What I love most about McEwan's writing, this novel and On Chesil Beach included, is his grasp of the intangible. McEwan manages to put thoughts, emotions, and nuance into words in such a way that it takes my breath away. There were times reading Atonement that I literally caught myself holding my breath because the words on the page were so effortlessly effective. So evocative of the characters' internal lives. The atmosphere and expectations in this book just soar!
This is a short passage, but it was one I took the time to highlight in my manic reading. It's just one in a long line of moments that McEwan grasps the intangible with beautiful words:
Briony slowed to a walking pace, and thought how he must hate her for interrupting him in the library. And though it horrified her, it was another entry, a moment of coming into being, another first: to be hated by an adult. Children hated generously, capriciously. It hardly mattered. But to be the object of adult hatred was an initiation into a solemn new world. It was promotion.Wow! Right? I just thought to myself, everyone has probably felt this way--this shift--at least to some extent. But I never would've been able to describe it this way, with this much economy and clarity.

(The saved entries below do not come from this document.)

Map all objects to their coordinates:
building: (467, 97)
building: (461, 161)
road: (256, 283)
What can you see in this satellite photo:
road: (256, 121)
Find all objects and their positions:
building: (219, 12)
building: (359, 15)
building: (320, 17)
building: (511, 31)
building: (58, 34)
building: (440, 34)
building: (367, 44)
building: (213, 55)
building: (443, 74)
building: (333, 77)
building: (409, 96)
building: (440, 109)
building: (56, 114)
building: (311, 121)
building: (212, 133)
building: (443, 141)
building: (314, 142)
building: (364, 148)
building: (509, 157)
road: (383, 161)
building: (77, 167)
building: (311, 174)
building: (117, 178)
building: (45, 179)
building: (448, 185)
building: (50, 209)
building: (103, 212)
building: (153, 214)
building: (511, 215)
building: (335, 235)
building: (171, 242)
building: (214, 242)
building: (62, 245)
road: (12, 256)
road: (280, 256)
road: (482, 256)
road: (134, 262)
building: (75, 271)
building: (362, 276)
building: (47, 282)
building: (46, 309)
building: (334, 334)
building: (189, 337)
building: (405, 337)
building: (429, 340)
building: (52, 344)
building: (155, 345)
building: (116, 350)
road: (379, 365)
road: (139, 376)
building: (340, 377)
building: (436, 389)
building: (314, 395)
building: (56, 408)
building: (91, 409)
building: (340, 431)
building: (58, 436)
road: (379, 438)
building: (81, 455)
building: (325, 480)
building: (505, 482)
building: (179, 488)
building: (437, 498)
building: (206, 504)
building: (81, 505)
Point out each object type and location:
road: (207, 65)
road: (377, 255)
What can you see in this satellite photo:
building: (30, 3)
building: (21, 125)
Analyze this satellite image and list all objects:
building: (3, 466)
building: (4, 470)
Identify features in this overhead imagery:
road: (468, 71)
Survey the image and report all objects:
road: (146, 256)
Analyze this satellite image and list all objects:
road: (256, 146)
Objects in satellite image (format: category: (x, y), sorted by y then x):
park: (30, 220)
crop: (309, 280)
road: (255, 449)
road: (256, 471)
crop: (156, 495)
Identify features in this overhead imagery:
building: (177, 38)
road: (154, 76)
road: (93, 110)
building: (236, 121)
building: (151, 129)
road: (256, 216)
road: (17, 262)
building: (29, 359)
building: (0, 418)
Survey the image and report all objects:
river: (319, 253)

For all these years I've managed to avoid spoilers that would give away the end of this novel. I did know there was some sort of twist coming, and I actually guessed the twist, and I want to address it WITHOUT SPOILERS. To be short and sweet about the whole thing: I thought it was fitting. That doesn't make it any less wrenching or affecting, but I thought it was fitting. If you have thoughts about this facet of the book, please share in your comments. Just provide a spoiler warning.
There were times in this novel that I positively wanted to strangle some of the characters (hi, Briony!), and there were times I just wanted to hug some others (Robbie!). Simply put, it's just a breathtaking, finely-crafted, beautifully written novel. In fact, I would count it among my all-time favorites. It was a treat to read this book, and it's certainly one I'll re-read in a few years' time. If you're holding off like I was, I would urge you to go ahead and take the plunge. It's worth it!